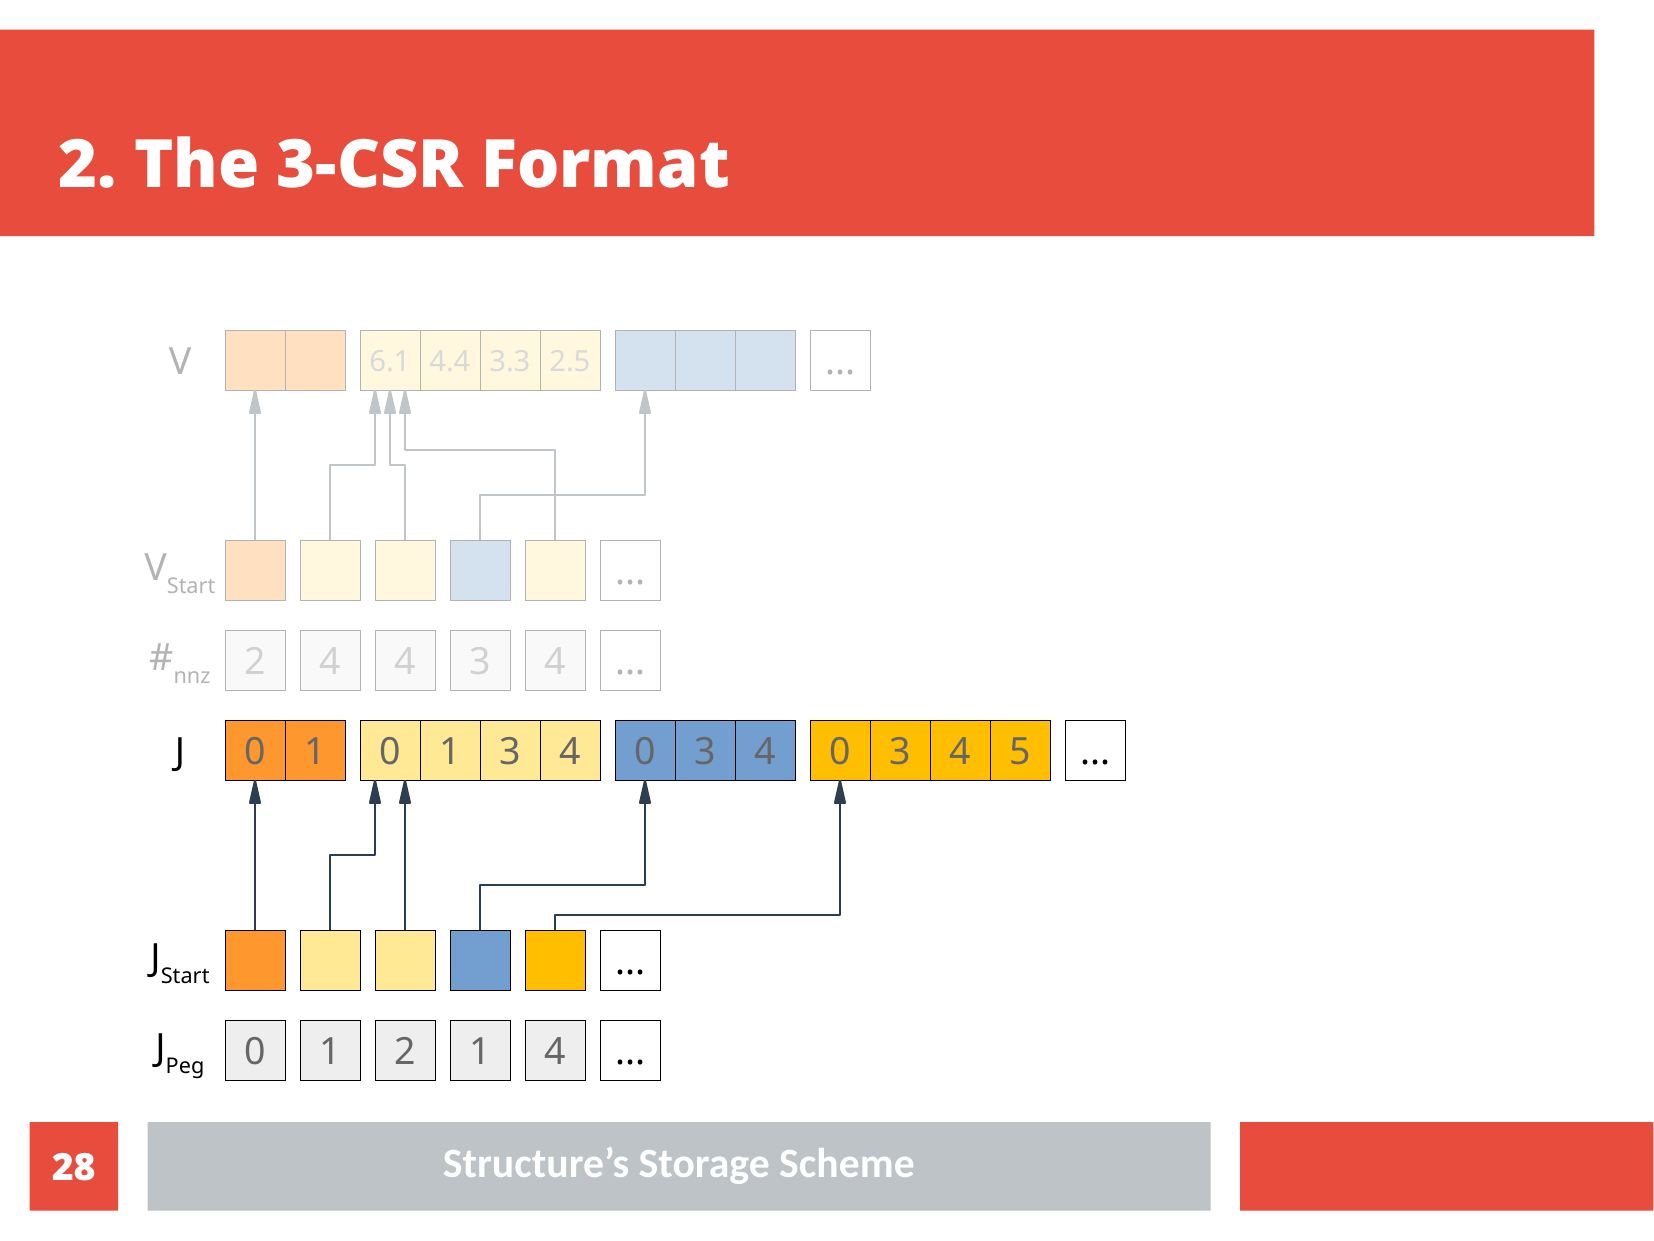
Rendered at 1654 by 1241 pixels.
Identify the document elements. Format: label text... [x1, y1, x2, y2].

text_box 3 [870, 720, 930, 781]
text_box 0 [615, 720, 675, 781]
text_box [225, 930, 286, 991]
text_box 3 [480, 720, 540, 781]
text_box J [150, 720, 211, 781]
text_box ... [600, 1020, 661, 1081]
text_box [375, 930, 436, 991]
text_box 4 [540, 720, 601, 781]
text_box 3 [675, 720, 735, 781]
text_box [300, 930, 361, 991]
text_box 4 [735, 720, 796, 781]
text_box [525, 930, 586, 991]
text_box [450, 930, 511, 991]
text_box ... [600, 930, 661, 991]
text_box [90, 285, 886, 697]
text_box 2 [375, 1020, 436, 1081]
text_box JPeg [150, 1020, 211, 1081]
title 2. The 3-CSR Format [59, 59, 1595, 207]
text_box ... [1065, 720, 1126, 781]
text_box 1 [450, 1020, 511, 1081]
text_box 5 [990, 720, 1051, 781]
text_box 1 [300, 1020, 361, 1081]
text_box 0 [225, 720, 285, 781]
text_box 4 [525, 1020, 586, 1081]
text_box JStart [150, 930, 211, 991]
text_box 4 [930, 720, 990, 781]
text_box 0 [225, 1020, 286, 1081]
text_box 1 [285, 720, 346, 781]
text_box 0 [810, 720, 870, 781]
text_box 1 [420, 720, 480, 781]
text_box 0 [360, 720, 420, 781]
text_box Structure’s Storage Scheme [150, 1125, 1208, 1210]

* * *

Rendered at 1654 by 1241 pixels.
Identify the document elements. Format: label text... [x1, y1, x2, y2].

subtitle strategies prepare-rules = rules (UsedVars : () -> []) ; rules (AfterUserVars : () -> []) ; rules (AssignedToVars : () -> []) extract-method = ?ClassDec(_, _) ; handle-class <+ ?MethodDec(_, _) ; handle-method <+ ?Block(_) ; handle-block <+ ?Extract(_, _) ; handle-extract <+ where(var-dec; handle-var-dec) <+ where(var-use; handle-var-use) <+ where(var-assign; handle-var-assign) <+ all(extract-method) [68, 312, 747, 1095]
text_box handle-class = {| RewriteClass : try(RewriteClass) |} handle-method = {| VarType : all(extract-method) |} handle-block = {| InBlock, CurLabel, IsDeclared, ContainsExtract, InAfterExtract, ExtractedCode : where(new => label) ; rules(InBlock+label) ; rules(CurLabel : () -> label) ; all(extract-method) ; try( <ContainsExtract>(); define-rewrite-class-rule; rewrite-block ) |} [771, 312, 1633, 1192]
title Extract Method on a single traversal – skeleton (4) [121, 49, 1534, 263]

*Task description*. Format the lines of the entries above as a JSON list of strings, one string per line, starting at the line that contains "subtitle strategies prepare-rules" and ending at the line that contains "title Extract Method". Include both of those lines, include no other lines, and leave out any blank lines.

*Task result*.
[
  "subtitle strategies prepare-rules = rules (UsedVars : () -> []) ; rules (AfterUserVars : () -> []) ; rules (AssignedToVars : () -> []) extract-method = ?ClassDec(_, _) ; handle-class <+ ?MethodDec(_, _) ; handle-method <+ ?Block(_) ; handle-block <+ ?Extract(_, _) ; handle-extract <+ where(var-dec; handle-var-dec) <+ where(var-use; handle-var-use) <+ where(var-assign; handle-var-assign) <+ all(extract-method) [68, 312, 747, 1095]",
  "text_box handle-class = {| RewriteClass : try(RewriteClass) |} handle-method = {| VarType : all(extract-method) |} handle-block = {| InBlock, CurLabel, IsDeclared, ContainsExtract, InAfterExtract, ExtractedCode : where(new => label) ; rules(InBlock+label) ; rules(CurLabel : () -> label) ; all(extract-method) ; try( <ContainsExtract>(); define-rewrite-class-rule; rewrite-block ) |} [771, 312, 1633, 1192]",
  "title Extract Method on a single traversal – skeleton (4) [121, 49, 1534, 263]"
]